# [What you need to do]
Copy the listing below line for line, without changing anything, but leave out the pictures.
==== Material for this task ====
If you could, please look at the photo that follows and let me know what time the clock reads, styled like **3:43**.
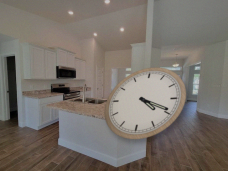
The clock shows **4:19**
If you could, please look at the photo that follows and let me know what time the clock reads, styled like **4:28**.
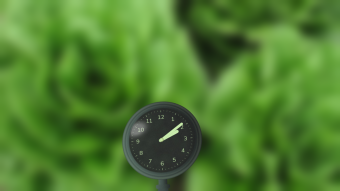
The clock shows **2:09**
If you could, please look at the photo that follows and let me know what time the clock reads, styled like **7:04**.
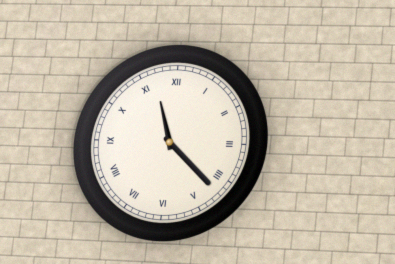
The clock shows **11:22**
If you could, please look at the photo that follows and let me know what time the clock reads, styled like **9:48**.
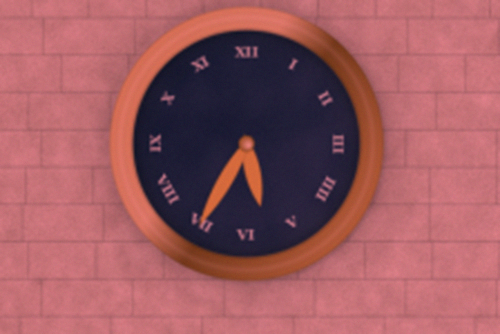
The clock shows **5:35**
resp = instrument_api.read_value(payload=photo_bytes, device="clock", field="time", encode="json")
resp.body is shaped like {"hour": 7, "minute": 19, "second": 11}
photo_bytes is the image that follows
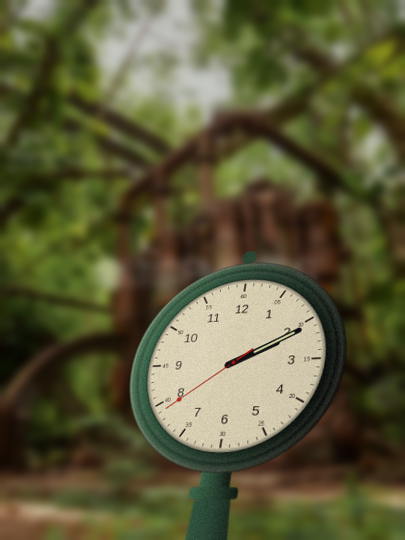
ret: {"hour": 2, "minute": 10, "second": 39}
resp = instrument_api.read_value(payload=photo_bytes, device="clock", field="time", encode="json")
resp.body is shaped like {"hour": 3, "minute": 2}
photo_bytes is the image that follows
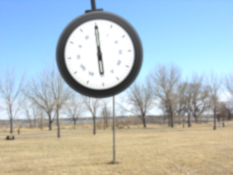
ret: {"hour": 6, "minute": 0}
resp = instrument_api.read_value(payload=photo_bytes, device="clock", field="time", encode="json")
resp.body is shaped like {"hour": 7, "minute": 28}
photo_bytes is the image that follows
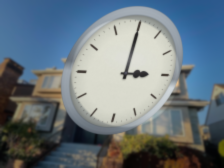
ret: {"hour": 3, "minute": 0}
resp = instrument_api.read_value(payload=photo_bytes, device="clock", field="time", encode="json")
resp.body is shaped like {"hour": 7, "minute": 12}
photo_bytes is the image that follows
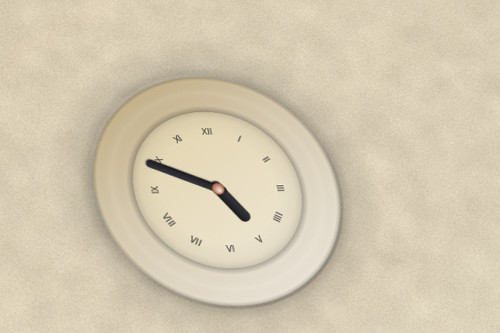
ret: {"hour": 4, "minute": 49}
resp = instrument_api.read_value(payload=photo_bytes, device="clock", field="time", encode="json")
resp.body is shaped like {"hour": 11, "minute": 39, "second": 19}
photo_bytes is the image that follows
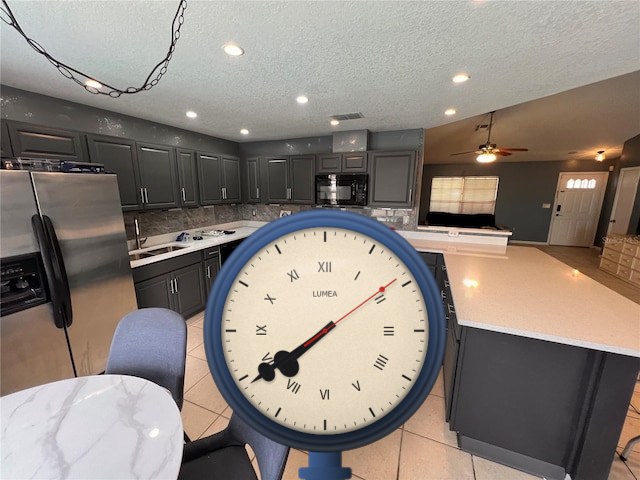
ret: {"hour": 7, "minute": 39, "second": 9}
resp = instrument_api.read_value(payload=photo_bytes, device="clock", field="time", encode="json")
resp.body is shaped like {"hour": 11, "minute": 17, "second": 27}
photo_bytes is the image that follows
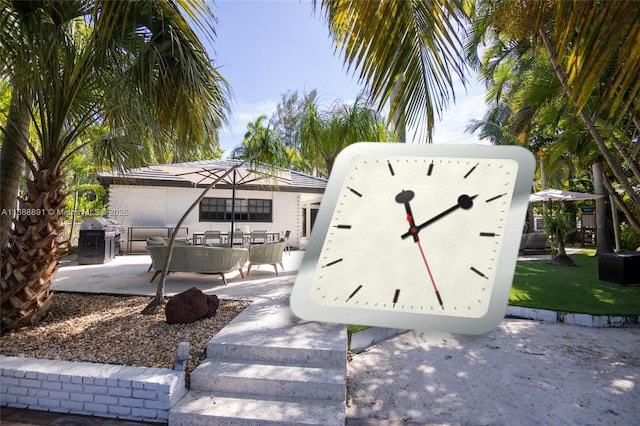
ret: {"hour": 11, "minute": 8, "second": 25}
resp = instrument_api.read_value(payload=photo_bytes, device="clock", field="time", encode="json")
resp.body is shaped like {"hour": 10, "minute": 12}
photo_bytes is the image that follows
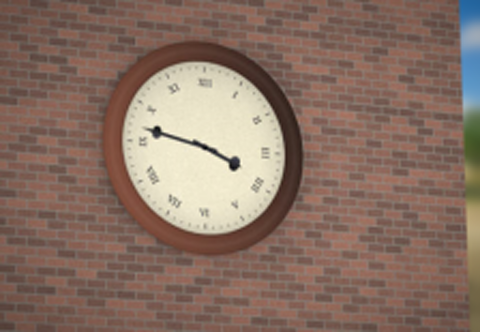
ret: {"hour": 3, "minute": 47}
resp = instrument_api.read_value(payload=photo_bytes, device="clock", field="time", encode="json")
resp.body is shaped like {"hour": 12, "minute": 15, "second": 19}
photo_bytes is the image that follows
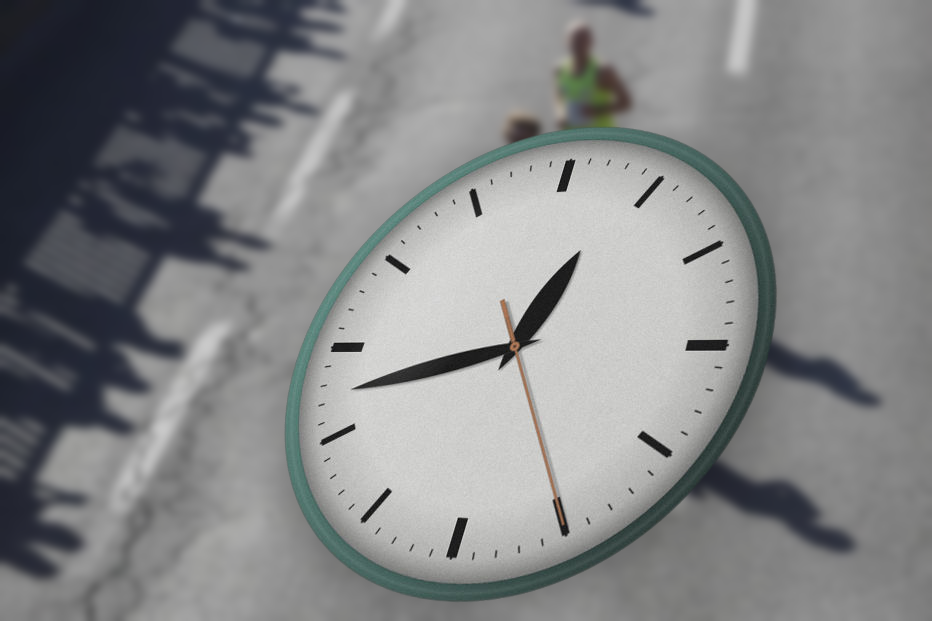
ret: {"hour": 12, "minute": 42, "second": 25}
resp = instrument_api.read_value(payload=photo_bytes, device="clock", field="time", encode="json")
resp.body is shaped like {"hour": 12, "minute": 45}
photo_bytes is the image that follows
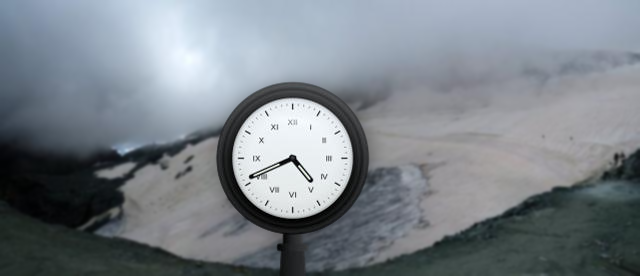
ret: {"hour": 4, "minute": 41}
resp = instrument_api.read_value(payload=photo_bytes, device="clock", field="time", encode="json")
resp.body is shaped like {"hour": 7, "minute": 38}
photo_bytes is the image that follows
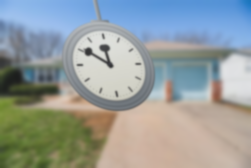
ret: {"hour": 11, "minute": 51}
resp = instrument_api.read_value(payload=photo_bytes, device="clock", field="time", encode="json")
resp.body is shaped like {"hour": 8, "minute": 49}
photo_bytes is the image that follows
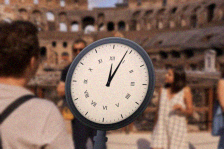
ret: {"hour": 12, "minute": 4}
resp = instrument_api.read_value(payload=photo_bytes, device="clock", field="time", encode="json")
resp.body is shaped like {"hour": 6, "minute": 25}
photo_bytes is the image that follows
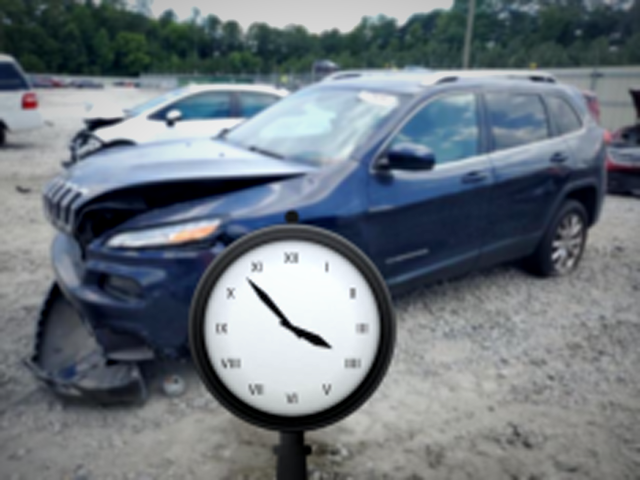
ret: {"hour": 3, "minute": 53}
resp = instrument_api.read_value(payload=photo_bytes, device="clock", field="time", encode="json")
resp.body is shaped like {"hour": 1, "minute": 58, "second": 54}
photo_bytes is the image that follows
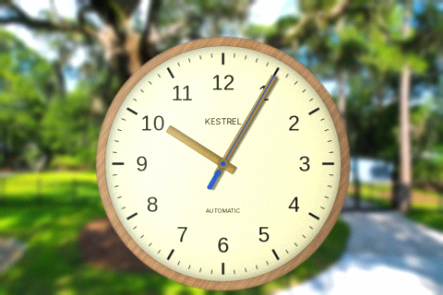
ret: {"hour": 10, "minute": 5, "second": 5}
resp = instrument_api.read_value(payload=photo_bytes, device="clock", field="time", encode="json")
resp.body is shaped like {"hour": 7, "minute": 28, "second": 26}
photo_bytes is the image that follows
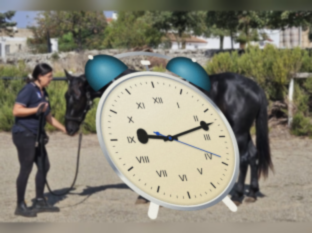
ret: {"hour": 9, "minute": 12, "second": 19}
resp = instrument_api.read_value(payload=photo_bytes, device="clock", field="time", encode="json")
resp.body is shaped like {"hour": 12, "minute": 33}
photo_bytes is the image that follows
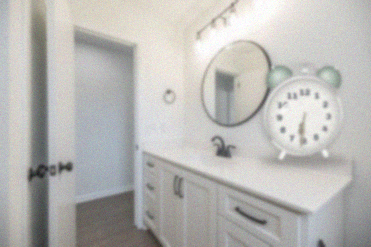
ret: {"hour": 6, "minute": 31}
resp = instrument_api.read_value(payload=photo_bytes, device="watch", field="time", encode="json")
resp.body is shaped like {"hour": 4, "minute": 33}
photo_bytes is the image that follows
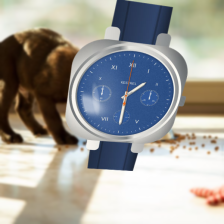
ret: {"hour": 1, "minute": 30}
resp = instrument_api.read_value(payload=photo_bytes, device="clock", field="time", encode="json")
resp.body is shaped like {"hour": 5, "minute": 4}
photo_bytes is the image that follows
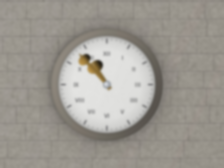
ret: {"hour": 10, "minute": 53}
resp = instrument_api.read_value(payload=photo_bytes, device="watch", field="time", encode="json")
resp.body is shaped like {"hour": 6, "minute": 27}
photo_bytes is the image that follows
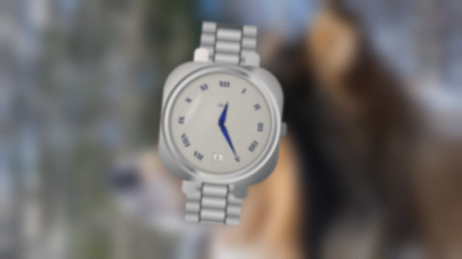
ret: {"hour": 12, "minute": 25}
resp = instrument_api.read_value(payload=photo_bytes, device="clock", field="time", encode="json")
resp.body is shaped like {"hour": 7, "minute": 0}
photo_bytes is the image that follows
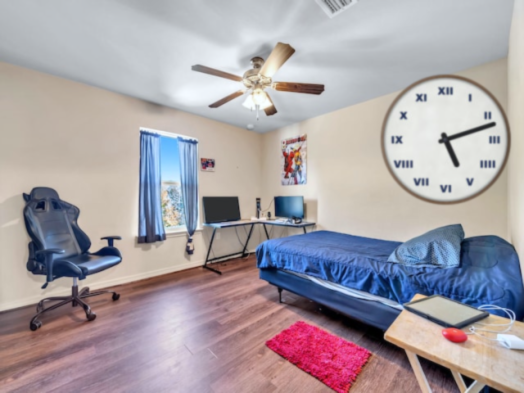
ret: {"hour": 5, "minute": 12}
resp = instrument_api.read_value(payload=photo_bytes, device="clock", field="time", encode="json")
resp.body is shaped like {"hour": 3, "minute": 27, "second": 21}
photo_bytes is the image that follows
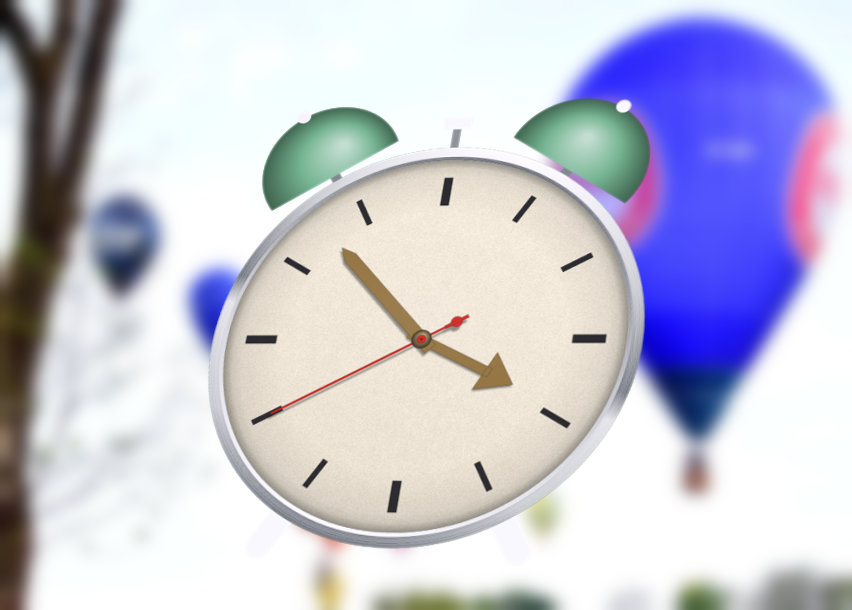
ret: {"hour": 3, "minute": 52, "second": 40}
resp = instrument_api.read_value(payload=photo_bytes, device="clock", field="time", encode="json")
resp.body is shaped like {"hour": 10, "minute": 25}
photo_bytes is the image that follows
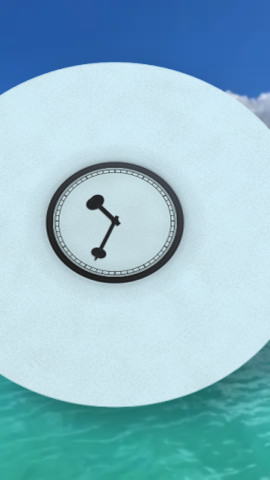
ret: {"hour": 10, "minute": 34}
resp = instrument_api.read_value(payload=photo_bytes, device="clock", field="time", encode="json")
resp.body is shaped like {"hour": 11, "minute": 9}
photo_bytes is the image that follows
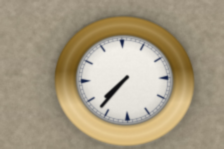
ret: {"hour": 7, "minute": 37}
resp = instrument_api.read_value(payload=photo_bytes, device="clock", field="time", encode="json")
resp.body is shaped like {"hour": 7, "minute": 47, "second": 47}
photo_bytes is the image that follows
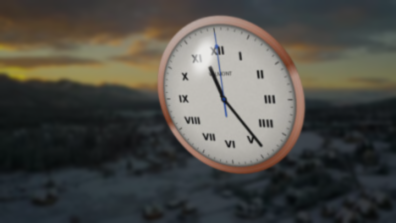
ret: {"hour": 11, "minute": 24, "second": 0}
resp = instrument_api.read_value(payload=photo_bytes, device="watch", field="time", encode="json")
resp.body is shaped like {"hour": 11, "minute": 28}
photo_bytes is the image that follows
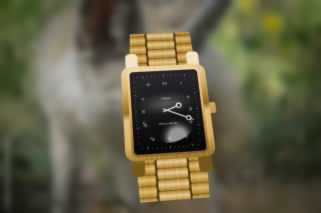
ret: {"hour": 2, "minute": 19}
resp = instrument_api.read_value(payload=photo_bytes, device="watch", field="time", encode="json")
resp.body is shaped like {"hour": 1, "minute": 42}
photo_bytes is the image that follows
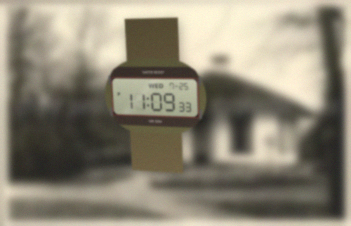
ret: {"hour": 11, "minute": 9}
====
# [Result below]
If you could, please look at the photo that follows and let me know what time the clock reads, styled like **3:43**.
The clock shows **4:19**
If you could, please look at the photo that follows and let me know what time the clock reads, styled like **4:28**.
The clock shows **2:09**
If you could, please look at the photo that follows and let me know what time the clock reads, styled like **7:04**.
The clock shows **11:22**
If you could, please look at the photo that follows and let me know what time the clock reads, styled like **9:48**.
The clock shows **5:35**
resp = instrument_api.read_value(payload=photo_bytes, device="clock", field="time", encode="json")
resp.body is shaped like {"hour": 7, "minute": 19, "second": 11}
photo_bytes is the image that follows
ret: {"hour": 2, "minute": 10, "second": 39}
resp = instrument_api.read_value(payload=photo_bytes, device="clock", field="time", encode="json")
resp.body is shaped like {"hour": 3, "minute": 2}
photo_bytes is the image that follows
ret: {"hour": 6, "minute": 0}
resp = instrument_api.read_value(payload=photo_bytes, device="clock", field="time", encode="json")
resp.body is shaped like {"hour": 7, "minute": 28}
photo_bytes is the image that follows
ret: {"hour": 3, "minute": 0}
resp = instrument_api.read_value(payload=photo_bytes, device="clock", field="time", encode="json")
resp.body is shaped like {"hour": 7, "minute": 12}
photo_bytes is the image that follows
ret: {"hour": 4, "minute": 49}
resp = instrument_api.read_value(payload=photo_bytes, device="clock", field="time", encode="json")
resp.body is shaped like {"hour": 11, "minute": 39, "second": 19}
photo_bytes is the image that follows
ret: {"hour": 7, "minute": 39, "second": 9}
resp = instrument_api.read_value(payload=photo_bytes, device="clock", field="time", encode="json")
resp.body is shaped like {"hour": 11, "minute": 17, "second": 27}
photo_bytes is the image that follows
ret: {"hour": 11, "minute": 8, "second": 25}
resp = instrument_api.read_value(payload=photo_bytes, device="clock", field="time", encode="json")
resp.body is shaped like {"hour": 10, "minute": 12}
photo_bytes is the image that follows
ret: {"hour": 3, "minute": 47}
resp = instrument_api.read_value(payload=photo_bytes, device="clock", field="time", encode="json")
resp.body is shaped like {"hour": 12, "minute": 15, "second": 19}
photo_bytes is the image that follows
ret: {"hour": 12, "minute": 42, "second": 25}
resp = instrument_api.read_value(payload=photo_bytes, device="clock", field="time", encode="json")
resp.body is shaped like {"hour": 12, "minute": 45}
photo_bytes is the image that follows
ret: {"hour": 4, "minute": 41}
resp = instrument_api.read_value(payload=photo_bytes, device="clock", field="time", encode="json")
resp.body is shaped like {"hour": 7, "minute": 38}
photo_bytes is the image that follows
ret: {"hour": 11, "minute": 51}
resp = instrument_api.read_value(payload=photo_bytes, device="clock", field="time", encode="json")
resp.body is shaped like {"hour": 8, "minute": 49}
photo_bytes is the image that follows
ret: {"hour": 12, "minute": 4}
resp = instrument_api.read_value(payload=photo_bytes, device="clock", field="time", encode="json")
resp.body is shaped like {"hour": 6, "minute": 25}
photo_bytes is the image that follows
ret: {"hour": 3, "minute": 53}
resp = instrument_api.read_value(payload=photo_bytes, device="clock", field="time", encode="json")
resp.body is shaped like {"hour": 1, "minute": 58, "second": 54}
photo_bytes is the image that follows
ret: {"hour": 10, "minute": 5, "second": 5}
resp = instrument_api.read_value(payload=photo_bytes, device="clock", field="time", encode="json")
resp.body is shaped like {"hour": 7, "minute": 28, "second": 26}
photo_bytes is the image that follows
ret: {"hour": 9, "minute": 12, "second": 19}
resp = instrument_api.read_value(payload=photo_bytes, device="clock", field="time", encode="json")
resp.body is shaped like {"hour": 12, "minute": 33}
photo_bytes is the image that follows
ret: {"hour": 6, "minute": 31}
resp = instrument_api.read_value(payload=photo_bytes, device="watch", field="time", encode="json")
resp.body is shaped like {"hour": 4, "minute": 33}
photo_bytes is the image that follows
ret: {"hour": 1, "minute": 30}
resp = instrument_api.read_value(payload=photo_bytes, device="clock", field="time", encode="json")
resp.body is shaped like {"hour": 5, "minute": 4}
photo_bytes is the image that follows
ret: {"hour": 10, "minute": 53}
resp = instrument_api.read_value(payload=photo_bytes, device="watch", field="time", encode="json")
resp.body is shaped like {"hour": 6, "minute": 27}
photo_bytes is the image that follows
ret: {"hour": 12, "minute": 25}
resp = instrument_api.read_value(payload=photo_bytes, device="clock", field="time", encode="json")
resp.body is shaped like {"hour": 7, "minute": 0}
photo_bytes is the image that follows
ret: {"hour": 5, "minute": 12}
resp = instrument_api.read_value(payload=photo_bytes, device="clock", field="time", encode="json")
resp.body is shaped like {"hour": 3, "minute": 27, "second": 21}
photo_bytes is the image that follows
ret: {"hour": 3, "minute": 52, "second": 40}
resp = instrument_api.read_value(payload=photo_bytes, device="clock", field="time", encode="json")
resp.body is shaped like {"hour": 10, "minute": 25}
photo_bytes is the image that follows
ret: {"hour": 10, "minute": 34}
resp = instrument_api.read_value(payload=photo_bytes, device="clock", field="time", encode="json")
resp.body is shaped like {"hour": 11, "minute": 9}
photo_bytes is the image that follows
ret: {"hour": 7, "minute": 37}
resp = instrument_api.read_value(payload=photo_bytes, device="clock", field="time", encode="json")
resp.body is shaped like {"hour": 7, "minute": 47, "second": 47}
photo_bytes is the image that follows
ret: {"hour": 11, "minute": 24, "second": 0}
resp = instrument_api.read_value(payload=photo_bytes, device="watch", field="time", encode="json")
resp.body is shaped like {"hour": 11, "minute": 28}
photo_bytes is the image that follows
ret: {"hour": 2, "minute": 19}
resp = instrument_api.read_value(payload=photo_bytes, device="watch", field="time", encode="json")
resp.body is shaped like {"hour": 1, "minute": 42}
photo_bytes is the image that follows
ret: {"hour": 11, "minute": 9}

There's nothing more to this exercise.